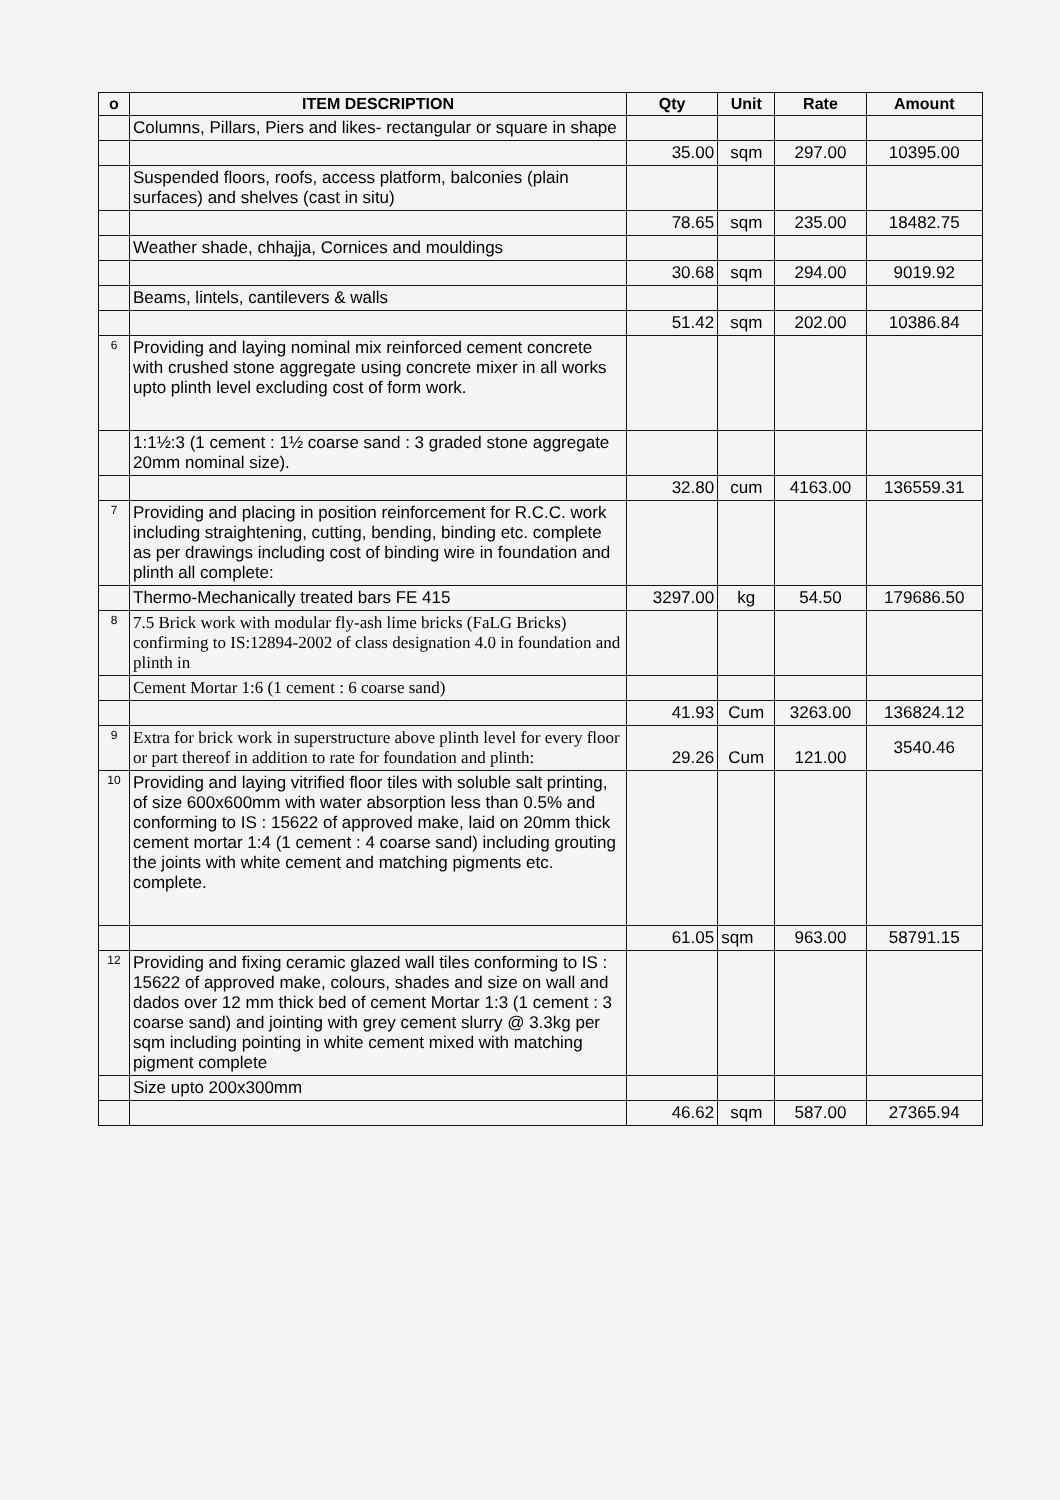| o | ITEM DESCRIPTION | Qty | Unit | Rate | Amount |
| --- | --- | --- | --- | --- | --- |
| | Columns, Pillars, Piers and likes- rectangular or square in shape | | | | |
| | | 35.00 | sqm | 297.00 | 10395.00 |
| | Suspended floors, roofs, access platform, balconies (plain surfaces) and shelves (cast in situ) | | | | |
| | | 78.65 | sqm | 235.00 | 18482.75 |
| | Weather shade, chhajja, Cornices and mouldings | | | | |
| | | 30.68 | sqm | 294.00 | 9019.92 |
| | Beams, lintels, cantilevers & walls | | | | |
| | | 51.42 | sqm | 202.00 | 10386.84 |
| 6 | Providing and laying nominal mix reinforced cement concrete with crushed stone aggregate using concrete mixer in all works upto plinth level excluding cost of form work. | | | | |
| | 1:1½:3 (1 cement : 1½ coarse sand : 3 graded stone aggregate 20mm nominal size). | | | | |
| | | 32.80 | cum | 4163.00 | 136559.31 |
| 7 | Providing and placing in position reinforcement for R.C.C. work including straightening, cutting, bending, binding etc. complete as per drawings including cost of binding wire in foundation and plinth all complete: | | | | |
| | Thermo-Mechanically treated bars FE 415 | 3297.00 | kg | 54.50 | 179686.50 |
| 8 | 7.5 Brick work with modular fly-ash lime bricks (FaLG Bricks) confirming to IS:12894-2002 of class designation 4.0 in foundation and plinth in | | | | |
| | Cement Mortar 1:6 (1 cement : 6 coarse sand) | | | | |
| | | 41.93 | Cum | 3263.00 | 136824.12 |
| 9 | Extra for brick work in superstructure above plinth level for every floor or part thereof in addition to rate for foundation and plinth: | 29.26 | Cum | 121.00 | 3540.46 |
| 10 | Providing and laying vitrified floor tiles with soluble salt printing, of size 600x600mm with water absorption less than 0.5% and conforming to IS : 15622 of approved make, laid on 20mm thick cement mortar 1:4 (1 cement : 4 coarse sand) including grouting the joints with white cement and matching pigments etc. complete. | | | | |
| | | 61.05 | sqm | 963.00 | 58791.15 |
| 12 | Providing and fixing ceramic glazed wall tiles conforming to IS : 15622 of approved make, colours, shades and size on wall and dados over 12 mm thick bed of cement Mortar 1:3 (1 cement : 3 coarse sand) and jointing with grey cement slurry @ 3.3kg per sqm including pointing in white cement mixed with matching pigment complete | | | | |
| | Size upto 200x300mm | | | | |
| | | 46.62 | sqm | 587.00 | 27365.94 |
_ _ _
What the task requires →
The lines above from the one containing "3263.00 | 136824.12 |" through the one containing "121.00 | 3540.46 |" are to be set down exactly, and no others.

Exercise result →
| | | 41.93 | Cum | 3263.00 | 136824.12 |
| 9 | Extra for brick work in superstructure above plinth level for every floor or part thereof in addition to rate for foundation and plinth: | 29.26 | Cum | 121.00 | 3540.46 |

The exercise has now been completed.